Österreicher Rudi, der mit seiner Stahlyacht schon länger vor Anker liegt, klärt uns auf, dass es hier hin und wieder zu Raubüberfällen kommen kann. Er selbst hatte bei solchen „Gelegenheiten“ seine Waffen schon in Verwendung.
Wir greifen in die Trickkiste um uns vor Übergriffen zu schützen. Wolfgang schläft diese Nächte trotzdem unruhig. Evi lässt sich ihren geheiligten Schlaf nicht nehmen – sie liegt in der Kabine aber auch auf der Innenseite…
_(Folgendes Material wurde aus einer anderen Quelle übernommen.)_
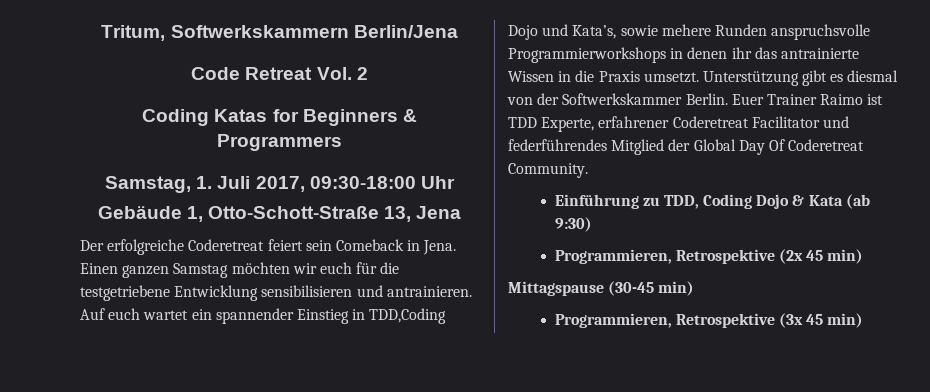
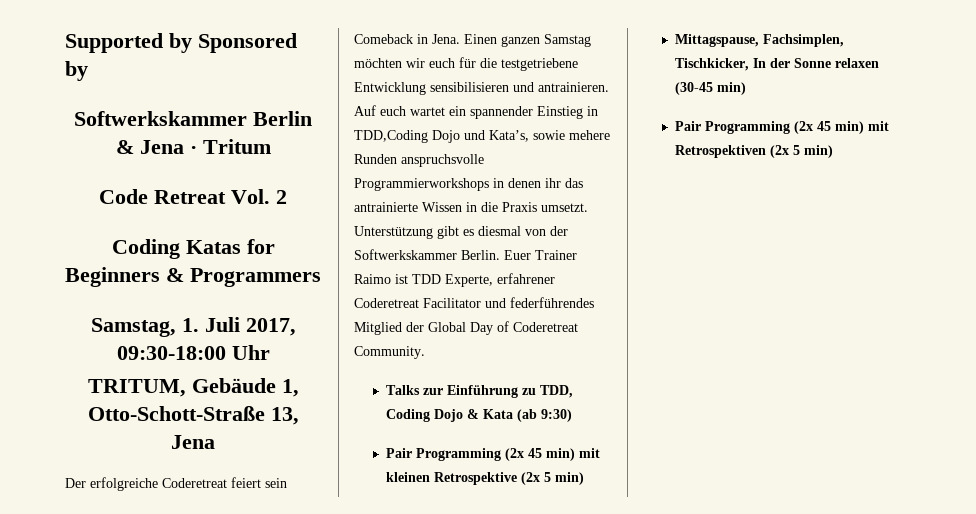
[101,25,458,41] Tritum, Softwerkskammern Berlin/Jena -> [65,33,297,53] [65,61,88,81] [74,111,312,126] [115,139,271,154] Supported by Sponsored by // Softwerkskammer Berlin & Jena · Tritum
(455, 182) none -> [87,379,186,397] TRITUM,
[768,139,785,151] Of -> [497,321,509,332] of
(588, 170) none -> [385,385,443,395] Talks zur
[554,249,864,264] [508,281,695,296] [554,313,824,328] Programmieren, Retrospektive (2x 45 min) // Mittagspause (30-45 min) // Programmieren, Retrospektive (3x 45 -> [385,448,600,461] [385,472,584,485] [674,34,844,47] [674,58,879,71] [674,82,746,95] [674,121,889,134] [674,145,800,158] Pair Programming (2x 45 min) mit kleinen Retrospektive (2x 5 min) // Mittagspause, Fachsimplen, Tischkicker, In der Sonne relaxen (30-45 min) // Pair Programming (2x 45 min) mit Retrospektiven (2x 5

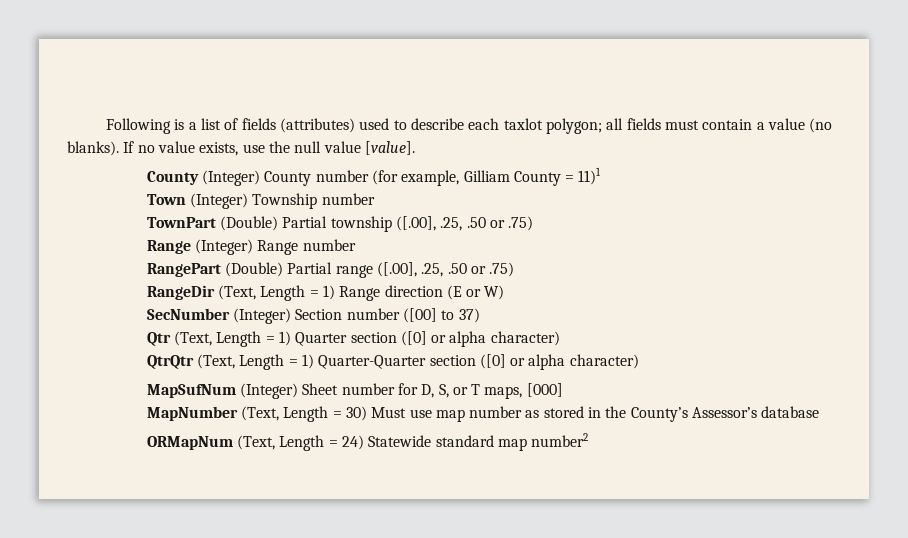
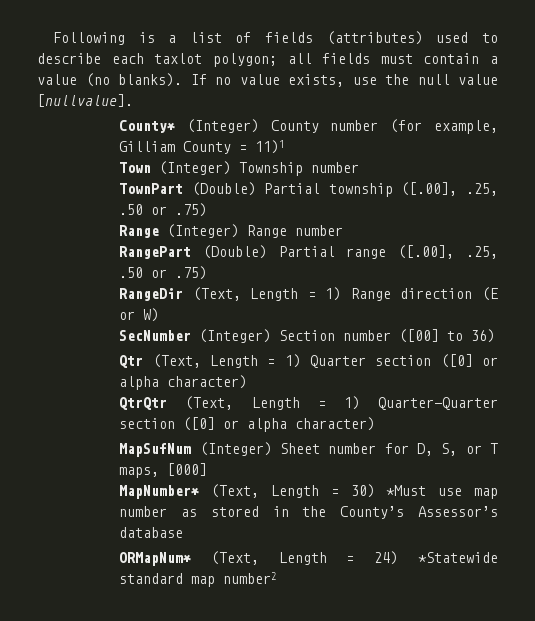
[364,141,415,155] [146,171,199,185] [value]. // County -> [37,94,133,107] [119,120,176,133] [nullvalue]. // County*
[458,308,480,323] 37) -> [471,329,496,343] 36)
[146,406,238,421] MapNumber -> [119,485,200,499] MapNumber*
[371,407,407,418] Must -> [386,485,427,496] *Must
[146,436,233,450] ORMapNum -> [119,552,192,566] ORMapNum*
[368,435,432,447] Statewide -> [418,552,498,563] *Statewide

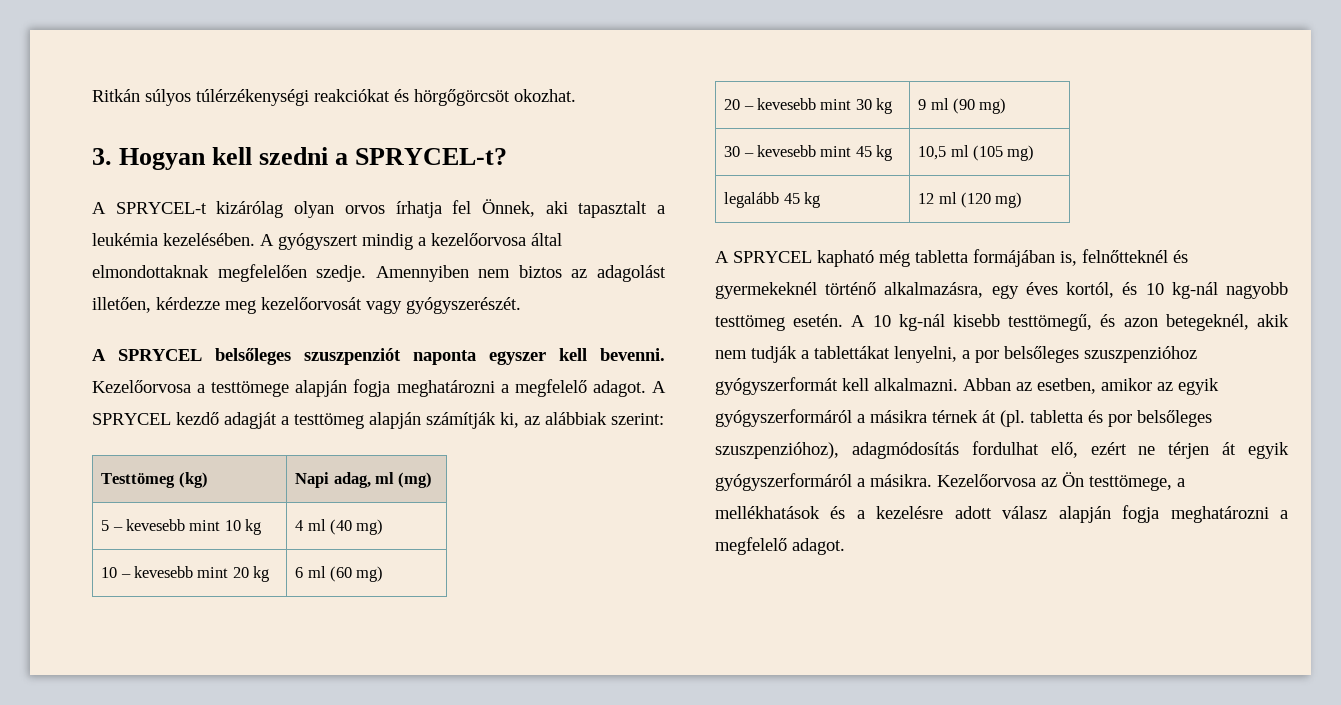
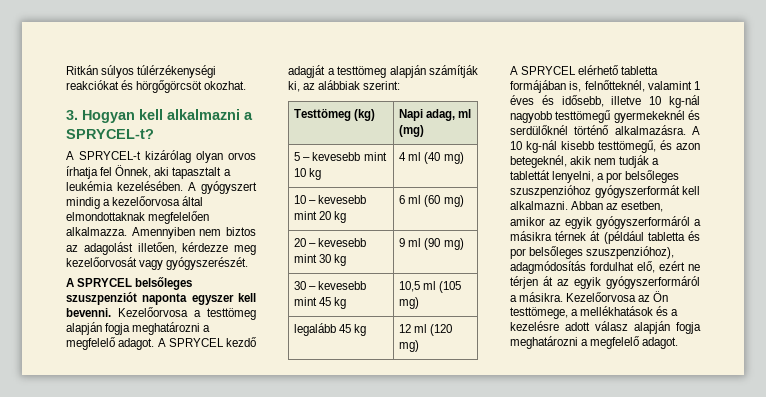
[259,147,329,165] szedni -> [167,109,240,120] alkalmazni
[316,265,367,282] szedje. -> [66,227,127,236] alkalmazza.
[211,381,290,397] testtömege -> [207,308,256,320] testtömeg
[817,250,910,267] kapható még -> [578,65,619,75] elérhető
[1082,249,1188,263] [715,282,1288,299] [715,314,844,331] felnőtteknél és gyermekeknél történő alkalmazásra, egy éves kortól, és 10 kg-nál nagyobb testtömeg esetén. -> [584,80,700,92] [510,95,700,108] [510,110,700,123] [510,125,686,135] felnőtteknél, valamint 1 éves és idősebb, illetve 10 kg-nál nagyobb testtömegű gyermekeknél és serdülőknél történő alkalmazásra.
[814,346,890,359] tablettákat -> [510,170,550,180] tablettát
[1000,410,1025,427] (pl. -> [603,231,644,244] (például
(1237, 448) none -> [557,279,569,286] az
In gewisser Weise als Ausgleich zu diesen unangenehmen Gegebenheiten ist Venezuela das Land der schönen Frauen. Darüber hinaus ist hier eine Brustvergrößerung offensichtlich so üblich wie in unseren Breiten das Tragen einer Zahnspange. Wer keinen Eingriff vornehmen lässt, trägt zumindest einen Push-up. Nachdem Wolfgang nur Augen für seine Bordfrau hat, wären ihm diese Tatsachen entgangen, hätte ihn nicht ein anderer Segler darauf aufmerksam gemacht…(erklärt das Fehlen jedweder Fotos)

Nach 4 Tagen in Porlamar nehmen wir vermutlich endgültig Abschied von Philip und seiner neuen Bordfrau Nila. Während sie sich zum Kitesurfen nach El Yaque verlegen, bereiten wir uns für die Weiterfahrt auf die Insel La Tortuga vor.